Once this trust fund is depleted, only current payroll tax revenues will be available to pay hospitals under Medicare Part A. Initially, these revenues will be sufficient to cover only 78 percent of hospital charges; in subsequent years, this percentage will continue to decline sharply. To immediately correct this imbalance, either payroll taxes must increase 122 percent (from 2.9 percent to 6.44 percent) or program spending to hospitals must be cut in half.

After reading such staggering statistics, one quickly realizes that sweeping reforms are needed to preserve both Medicare and the nation’s hospitals.

Part B isn’t any better
The economics of Medicare’s program for reimbursing physicians are no better. According to a recent CMS analysis, even if the 21 percent reduction in Medicare payments to physicians mandated under the current sustainable growth rate (SGR) formula does occur in 2010, overall payments to physicians under Medicare are expected to decline by only 7 per­cent. Between 2010 and 2018, overall payments to physicians are expected to rise between 4 percent and 9 percent annually.

Medicare payments to physicians will continue to outstrip the expected growth in the gross domestic product (GDP) and consume an increasing share of the nation’s wealth and federal budget (Table 1). The federal government cannot continue to pay doctors a continually larger percentage of the federal budget as projected under all current analyses of Medicare. In absolute dollar terms, Medicare paid physicians $178 billion in 2007, and even with the required SGR cuts, these payments are expected to balloon to $415 billion by 2017.

The terrible price tag
Current efforts in Washington, D.C., to solve this pending Medicare disaster involve a complete overhaul of the nation’s healthcare system. President Obama has said that he hopes to solve the Medicare funding problem as part of a larger effort to solve the country’s systemic healthcare crisis.

In 2008, per capita healthcare costs crossed the $8,000 annual threshold for the first time. Unless changes are made, these costs are expected to reach $9,700 by 2013 and to top $13,000 by 2018. Healthcare spending is projected to rise from 16.2 percent of GDP in 2007 to 17.6 percent in 2009 and to top 20 percent of GDP by 2018 (Table 2). Total spending, without changes to our system, will rise from $2.4 trillion in 2008 to an unimaginable $4.4 trillion in just 9 years.

These accelerating costs are already profoundly impacting the health of the nation. According to a new Kaiser Family Foundation poll, 53 percent of Americans say that their household has cut back on needed health care during the past 12 months.
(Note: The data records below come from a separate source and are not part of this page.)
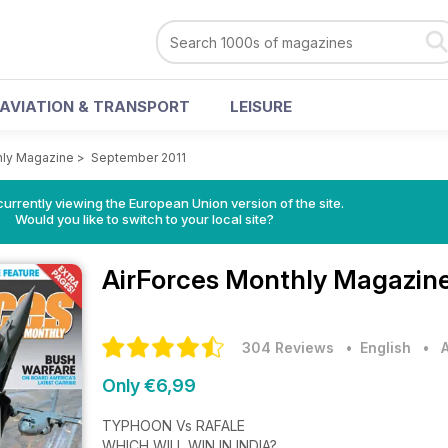
AVIATION & TRANSPORT
LEISURE
hly Magazine
>
September 2011
urrently viewing the European Union version of the site.
Would you like to switch to your local site?
AirForces Monthly Magazin
304 Reviews
• English
•
Only €6,99
TYPHOON Vs RAFALE
WHICH WILL WIN IN INDIA?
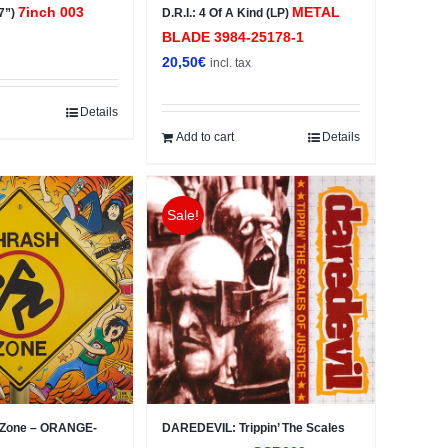
7inch 003
METAL
(7”)
D.R.I.: 4 Of A Kind (LP)
BLADE ‎3984-25178-1
x
20,50
€
incl. tax
Details
Add to cart
Details
Sale!
h Zone – ORANGE-
DAREDEVIL: Trippin’ The Scales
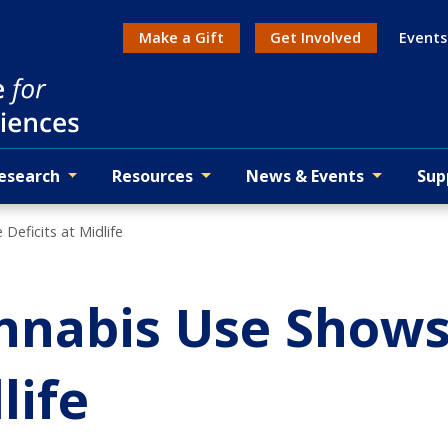
Make a Gift
Get Involved
Events
Action menu
esearch
Resources
News & Events
Sup
eficits at Midlife
nabis Use Shows
life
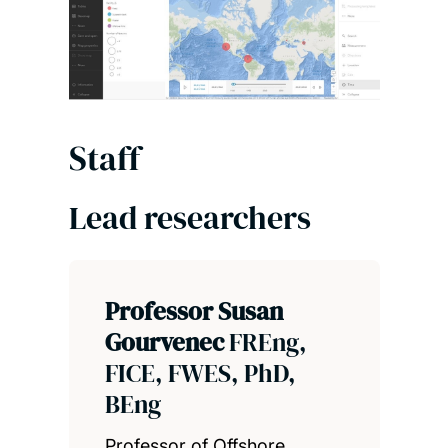
Staff
Lead researchers
Professor Susan
Gourvenec
FREng,
FICE, FWES, PhD,
BEng
Professor of Offshore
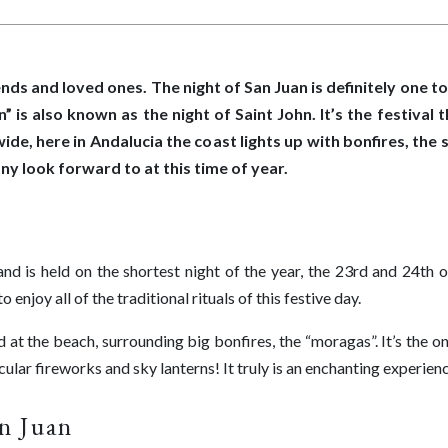
iends and loved ones. The night of San Juan is definitely one 
is also known as the night of Saint John. It’s the festival 
e, here in Andalucia the coast lights up with bonfires, the 
ny look forward to at this time of year.
nd is held on the shortest night of the year, the 23rd and 24th 
enjoy all of the traditional rituals of this festive day.
d at the beach, surrounding big bonfires, the “moragas”. It’s the o
ular fireworks and sky lanterns! It truly is an enchanting experien
an Juan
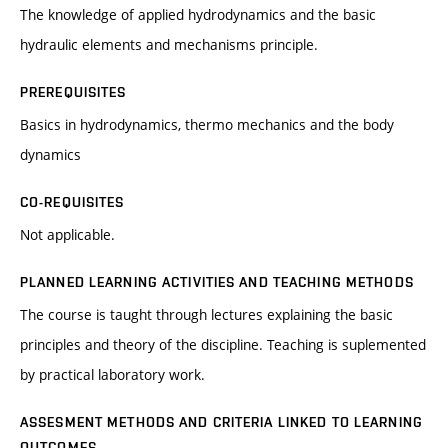
The knowledge of applied hydrodynamics and the basic
hydraulic elements and mechanisms principle.
PREREQUISITES
Basics in hydrodynamics, thermo mechanics and the body
dynamics
CO-REQUISITES
Not applicable.
PLANNED LEARNING ACTIVITIES AND TEACHING METHODS
The course is taught through lectures explaining the basic
principles and theory of the discipline. Teaching is suplemented
by practical laboratory work.
ASSESMENT METHODS AND CRITERIA LINKED TO LEARNING
OUTCOMES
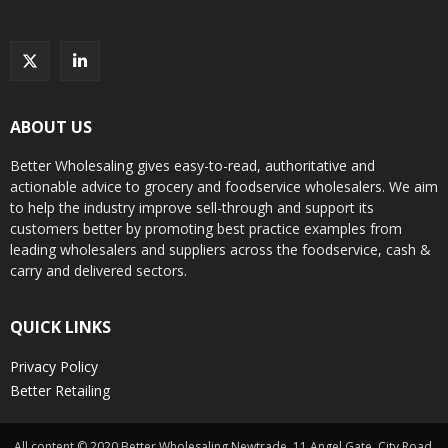
ABOUT US
Better Wholesaling gives easy-to-read, authoritative and
actionable advice to grocery and foodservice wholesalers. We aim
to help the industry improve sell-through and support its
customers better by promoting best practice examples from
leading wholesalers and suppliers across the foodservice, cash &
carry and delivered sectors.
QUICK LINKS
Privacy Policy
Better Retailing
All content © 2020 Better Wholesaling Newtrade, 11 Angel Gate, City Road,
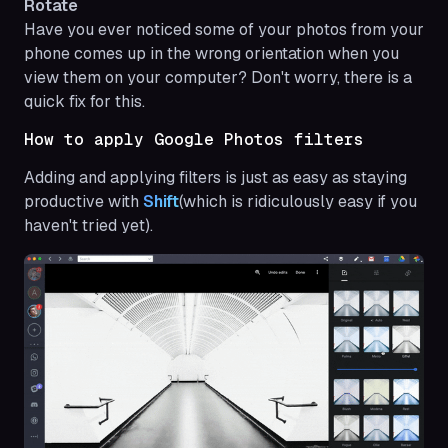
Rotate
Have you ever noticed some of your photos from your
phone comes up in the wrong orientation when you
view them on your computer? Don't worry, there is a
quick fix for this.
How to apply Google Photos filters
Adding and applying filters is just as easy as staying
productive with
Shift
(which is ridiculously easy if you
haven't tried yet).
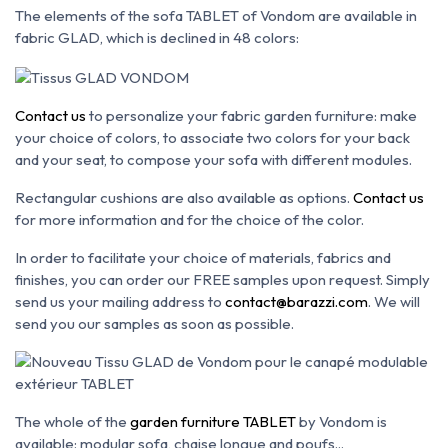
The elements of the sofa TABLET of Vondom are available in
fabric GLAD, which is declined in 48 colors:
Contact us
to personalize your fabric garden furniture: make
your choice of colors, to associate two colors for your back
and your seat, to compose your sofa with different modules.
Rectangular cushions are also available as options.
Contact us
for more information and for the choice of the color.
In order to facilitate your choice of materials, fabrics and
finishes, you can order our FREE samples upon request. Simply
send us your mailing address to
contact@barazzi.com
. We will
send you our samples as soon as possible.
The whole of the
garden furniture TABLET
by Vondom is
available: modular sofa, chaise longue and poufs...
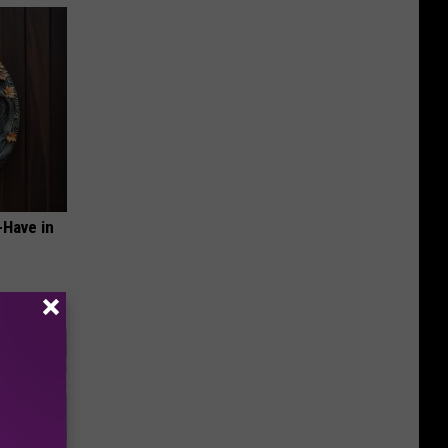
-Have in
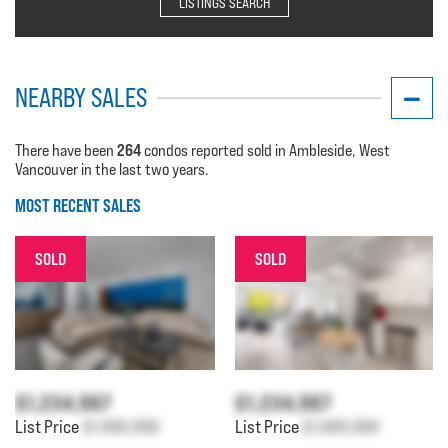
LISTINGS SEARCH
NEARBY SALES
264
There have been
condos reported sold in Ambleside, West
Vancouver in the last two years.
MOST RECENT SALES
SOLD
SOLD
$1,234,567
$1,234,567
List Price
$1,000,000
List Price
$1,000,000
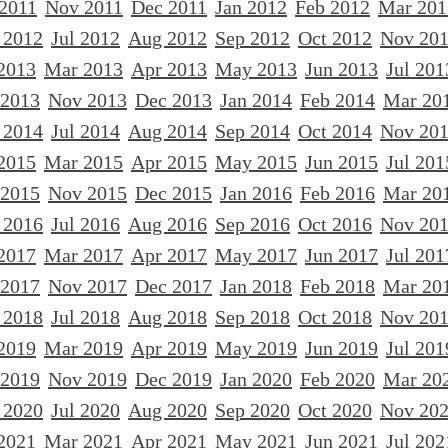
 2011
Nov 2011
Dec 2011
Jan 2012
Feb 2012
Mar 201
 2012
Jul 2012
Aug 2012
Sep 2012
Oct 2012
Nov 20
2013
Mar 2013
Apr 2013
May 2013
Jun 2013
Jul 201
 2013
Nov 2013
Dec 2013
Jan 2014
Feb 2014
Mar 20
 2014
Jul 2014
Aug 2014
Sep 2014
Oct 2014
Nov 20
2015
Mar 2015
Apr 2015
May 2015
Jun 2015
Jul 201
 2015
Nov 2015
Dec 2015
Jan 2016
Feb 2016
Mar 20
 2016
Jul 2016
Aug 2016
Sep 2016
Oct 2016
Nov 20
2017
Mar 2017
Apr 2017
May 2017
Jun 2017
Jul 201
 2017
Nov 2017
Dec 2017
Jan 2018
Feb 2018
Mar 20
 2018
Jul 2018
Aug 2018
Sep 2018
Oct 2018
Nov 20
2019
Mar 2019
Apr 2019
May 2019
Jun 2019
Jul 201
 2019
Nov 2019
Dec 2019
Jan 2020
Feb 2020
Mar 20
 2020
Jul 2020
Aug 2020
Sep 2020
Oct 2020
Nov 20
2021
Mar 2021
Apr 2021
May 2021
Jun 2021
Jul 202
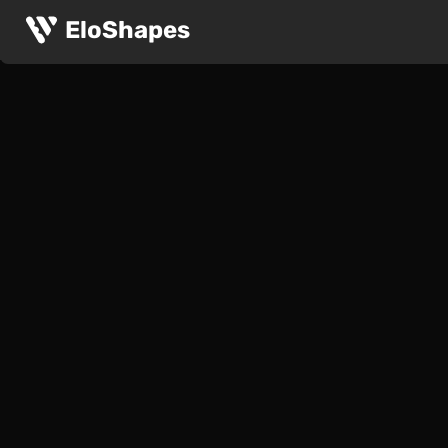
EloShapes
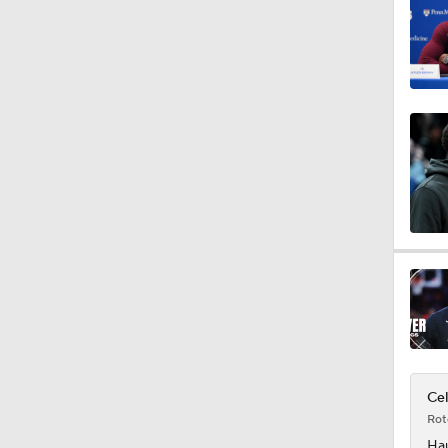
1:42
1:45
1:28
0:37
1:28
Cel
Rot
Ha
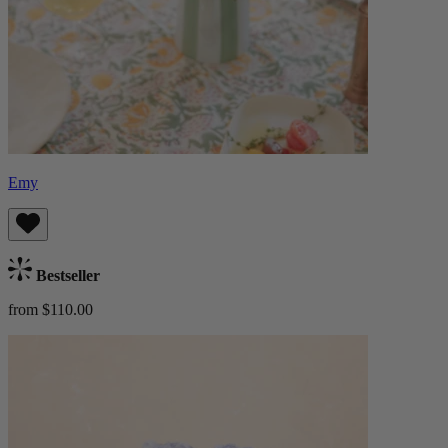
Emy
Bestseller
from $110.00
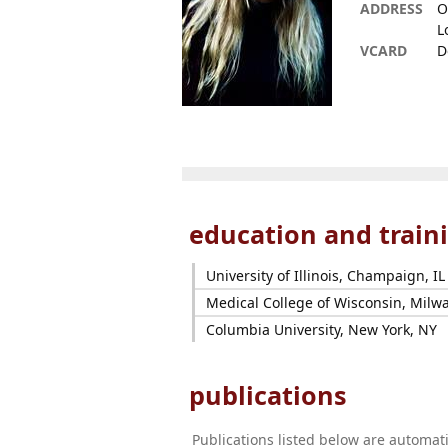
ADDRESS
O
L
VCARD
D
education and train
University of Illinois, Champaign, IL
Medical College of Wisconsin, Milw
Columbia University, New York, NY
publications
Publications listed below are automa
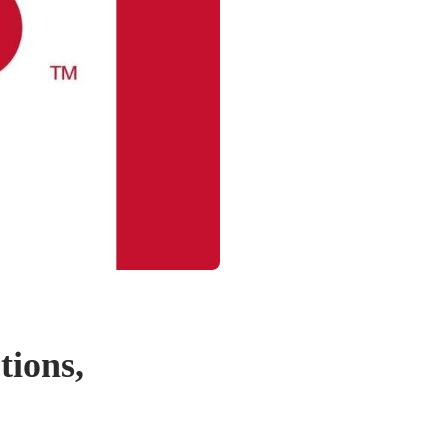
tions,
Detailed findings reveal that more than one third of those surveyed went without a needed doctor’s visit, one in five did not fill a prescription, and 15 percent cut pills or skipped doses to make prescriptions last longer. A plurality of the public responded with cost concerns when asked what “healthcare reform” meant to them.

This poll reinforces the dis­tress­ing truth that the United States is already paying a terrible price for its current healthcare system. Fortunately, serious efforts are now underway to fix, not just Medicare, but the entire system.

As physicians, we should be aware that any effort at reform will include reducing what administration officials have called “the crushing cost of health care.” As orthopaedists, we should expect to be key players in reforming this system. This expectation should include the realization that, as highly paid specialty physicians, we must expect reimbursement reductions. We cannot expect that reimbursements will be lowered for everything but our services, and we should realize that policy makers are likely to protect reimbursements for primary care doctors by reducing payments for more expensive procedures.